When I got up this morning my blood sugars were 8.8mmol. A little high but, I think, managed quite well with lots of variables to contend with.
As I mention above the impact of low carb in evening meals has been incredibly significant and something I want to explore further. My reticence only being that I train a lot and while I never feel under powered (my April numbers have been really good; 151 miles run at an average of 7:52 per mile and an average run length of 7.22miles) I am a way off being a fat adapted runner and this takes time to achieve. Something I am not sure I have the patience for. It’s also worth noting that my weight has been pretty stable for the last couple of years at around 150lbs. A weight I am comfortable with. It had though, recently started to creep up and only a couple of weeks ago I was at 156lbs. Still not massive but the wrong trajectory. Three weeks on lower carb evening meals and I am back to 151lbs. I need to make sure it doesn’t go too far the other way now but as an experiment of 1 it shows that this works.
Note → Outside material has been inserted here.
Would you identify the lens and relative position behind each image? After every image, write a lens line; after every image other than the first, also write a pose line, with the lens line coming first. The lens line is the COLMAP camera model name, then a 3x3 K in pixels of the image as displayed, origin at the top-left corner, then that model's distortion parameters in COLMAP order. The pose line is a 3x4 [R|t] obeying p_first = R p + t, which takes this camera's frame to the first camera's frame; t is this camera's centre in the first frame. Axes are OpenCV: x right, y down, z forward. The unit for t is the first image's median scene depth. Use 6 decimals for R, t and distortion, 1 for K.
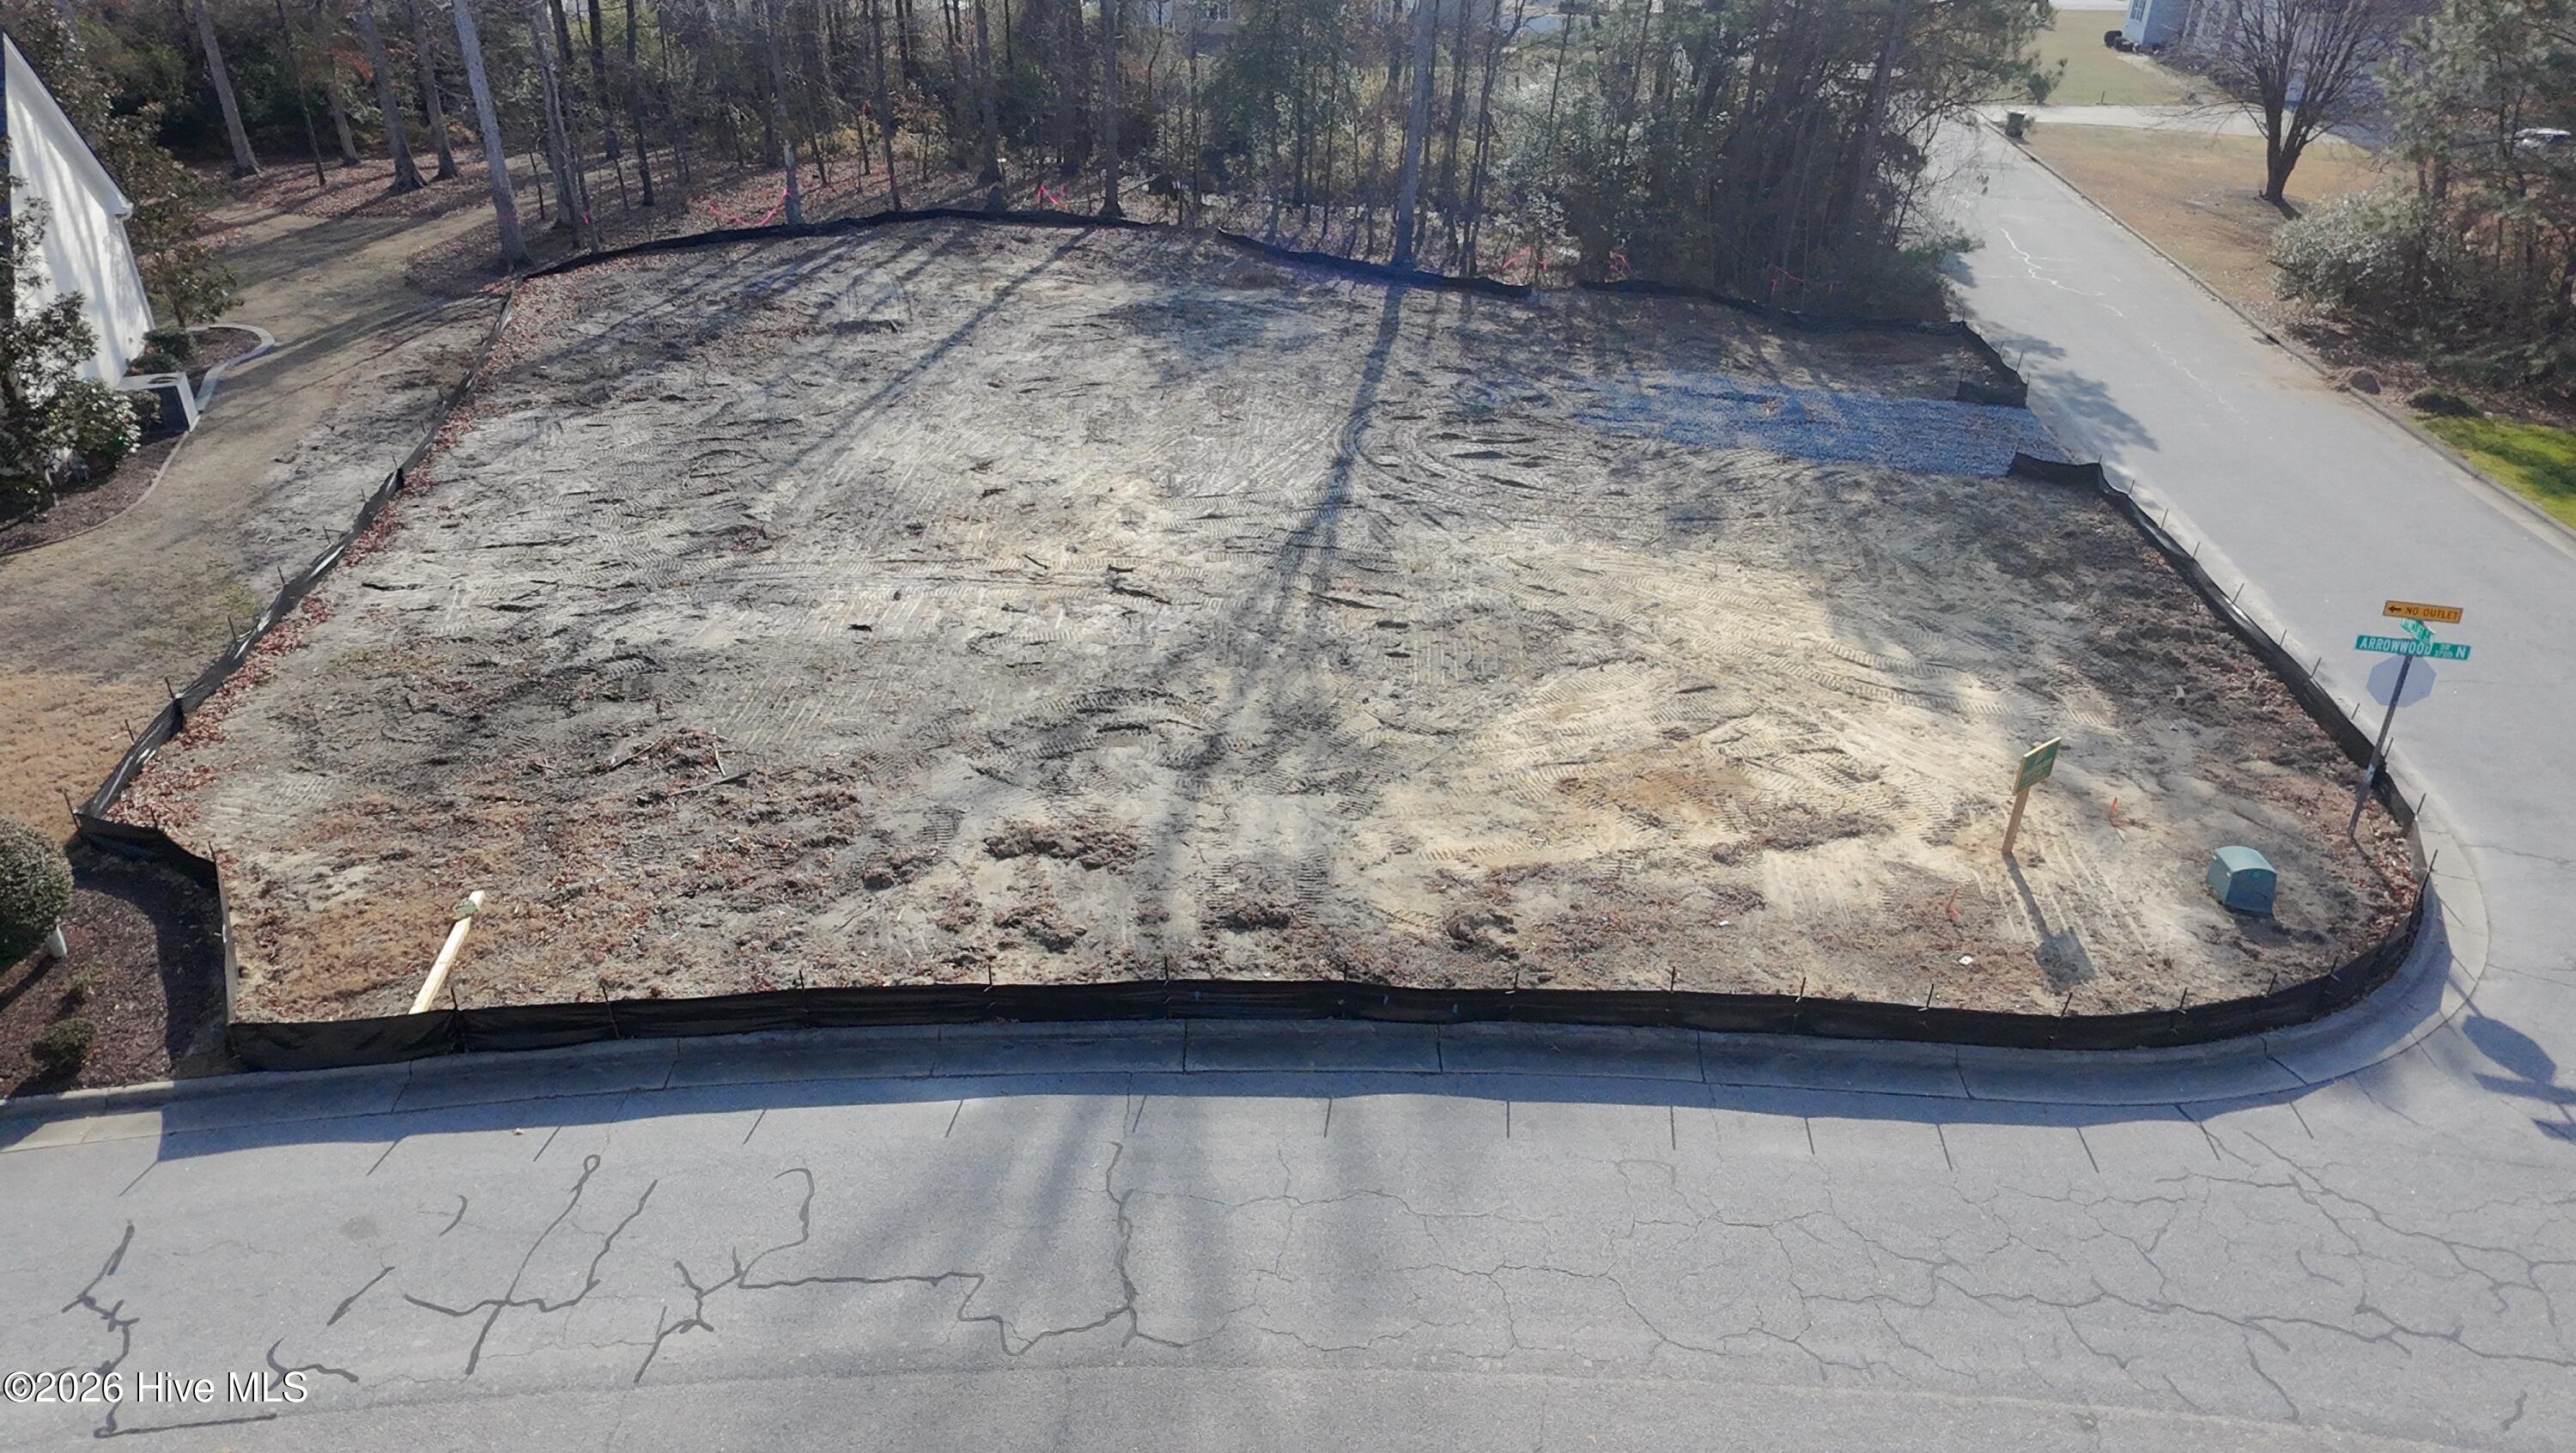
lens RADIAL K [[1071.0, 0, 1283.5], [0, 1071.0, 723.1], [0, 0, 1]] dist [-0.001072, 0.000233]
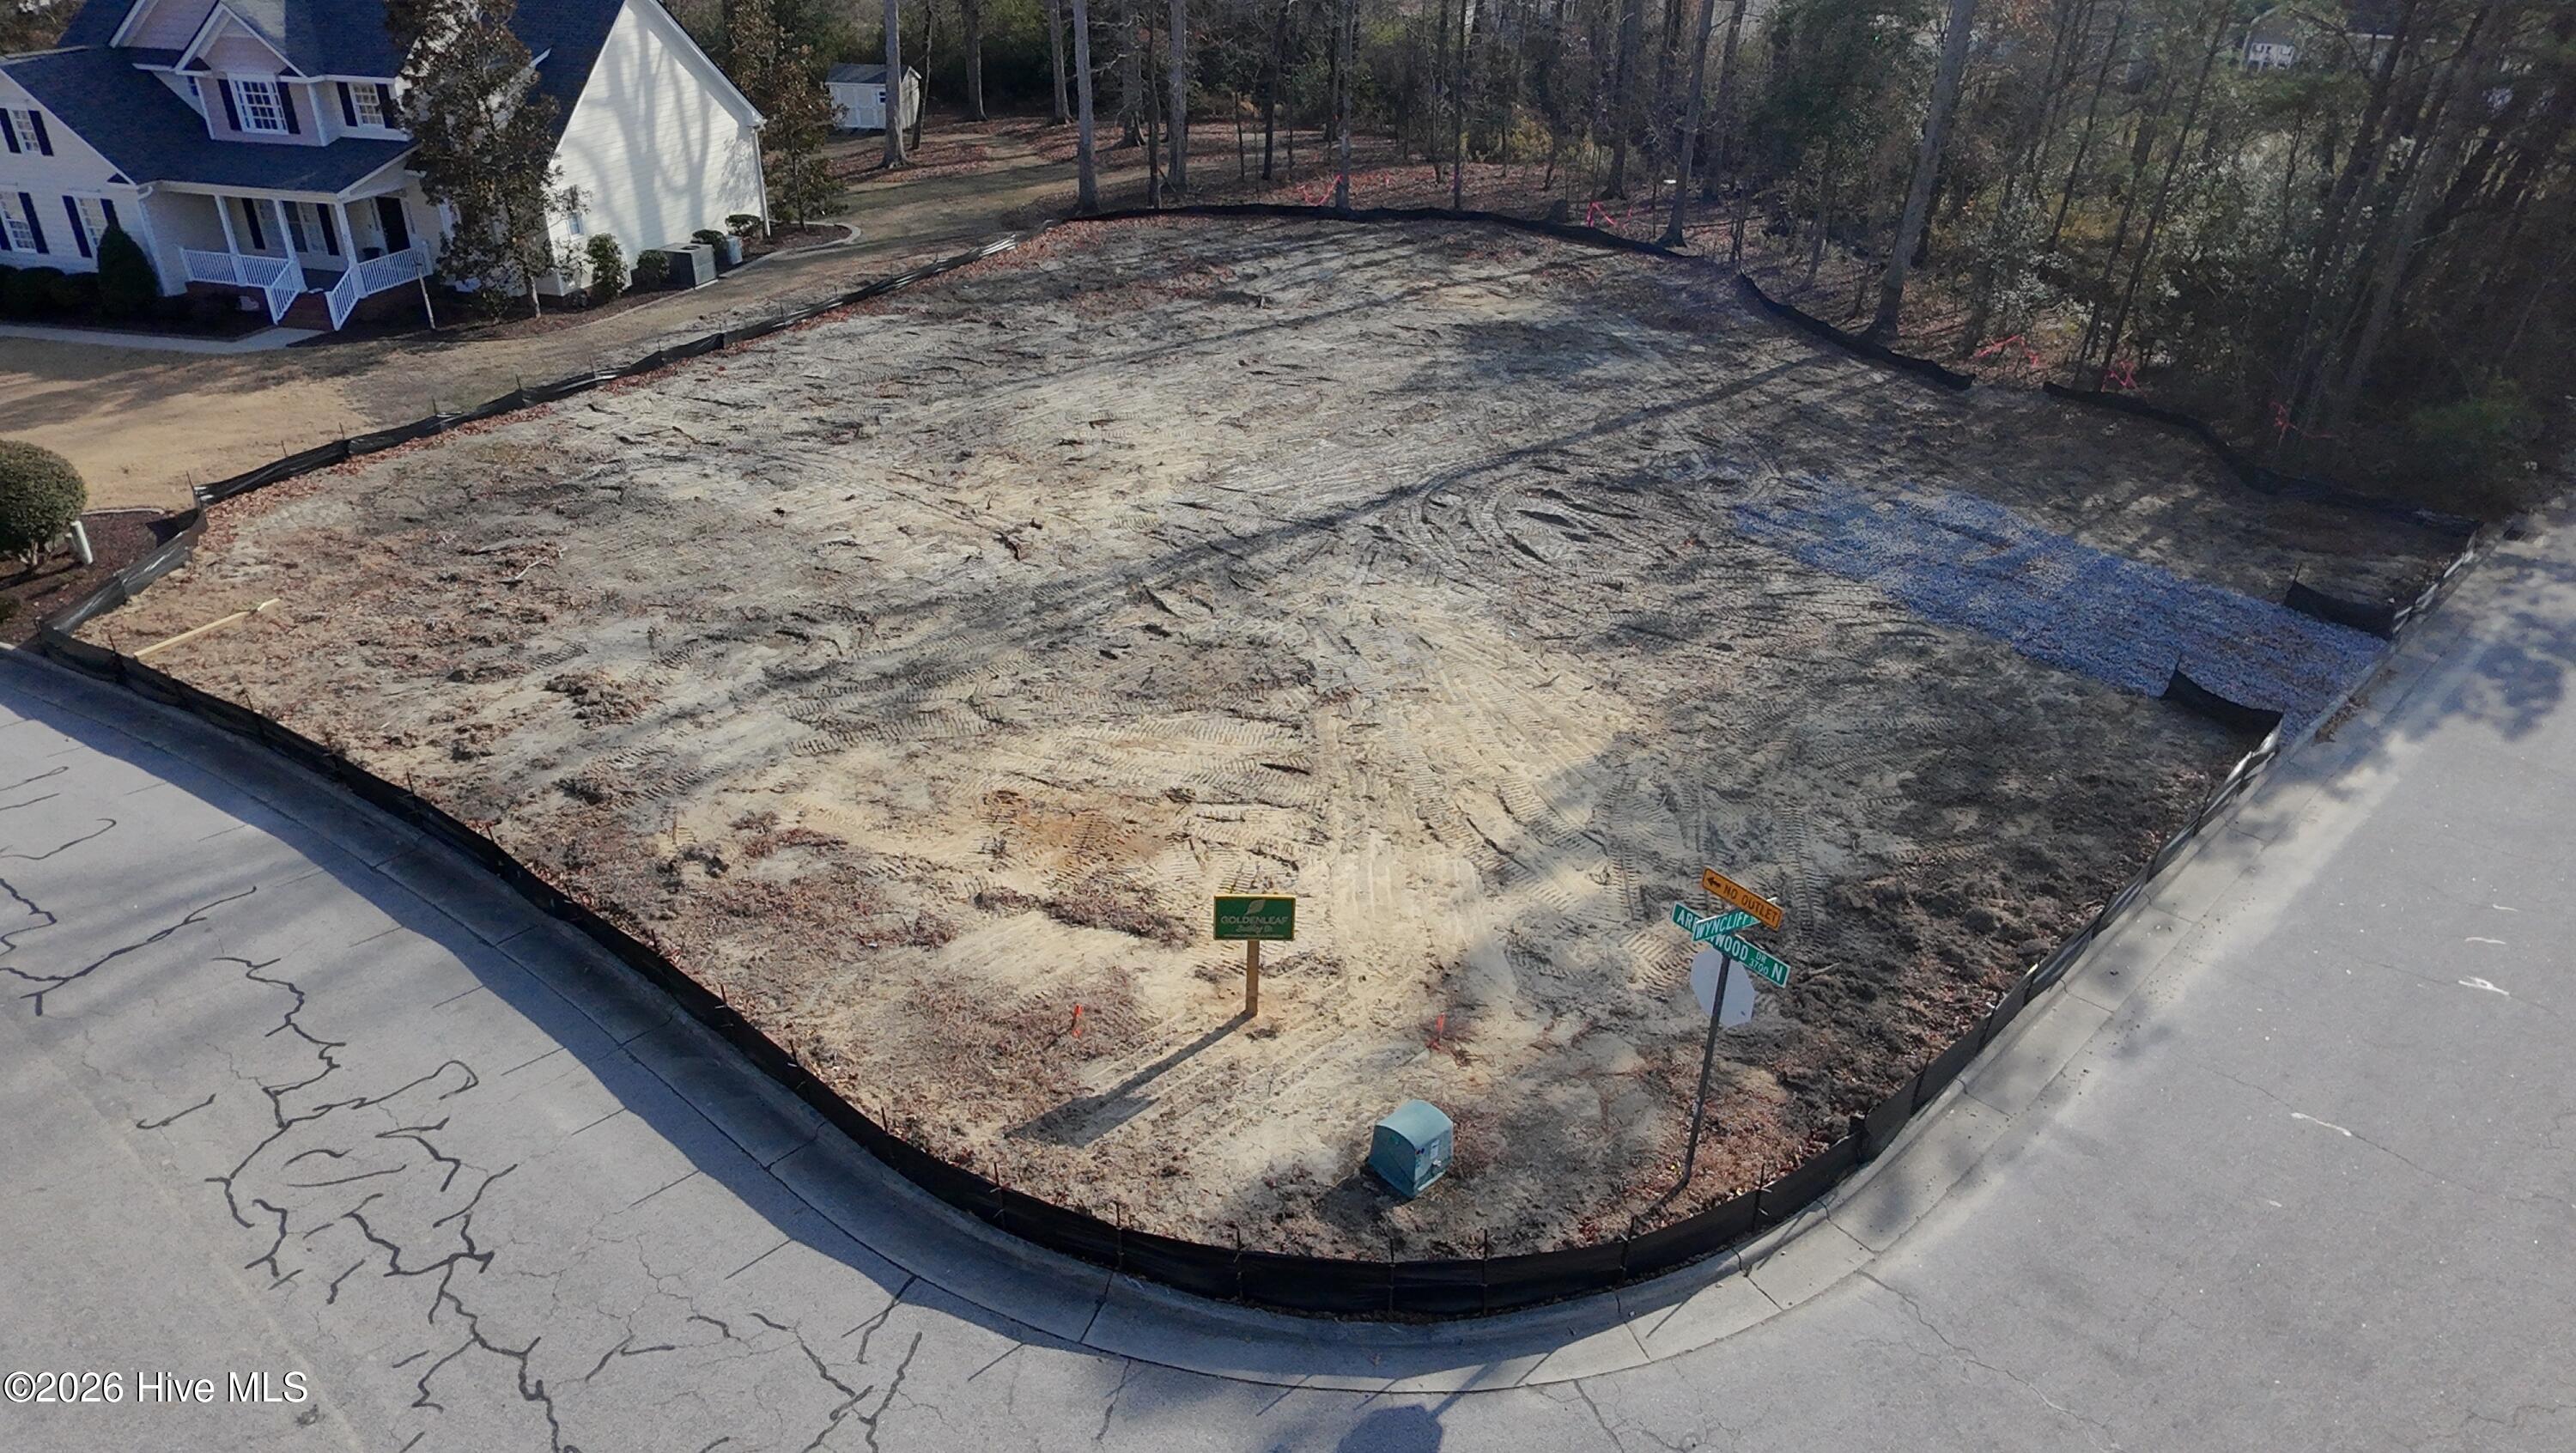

It's funny as I have always thought of myself as a good diabetic. Recently I have felt much less like that and struggled a bit with the emotions that throws up. I want to keep the OmniPod and that was at risk following my last appointment as my blood sugars were not showing an improvement that warranted the investment that having this device comes with. I am hoping for an improvement on my HbA1c numbers as having to give it up will be a very bad situation to find myself in. Fingers crossed!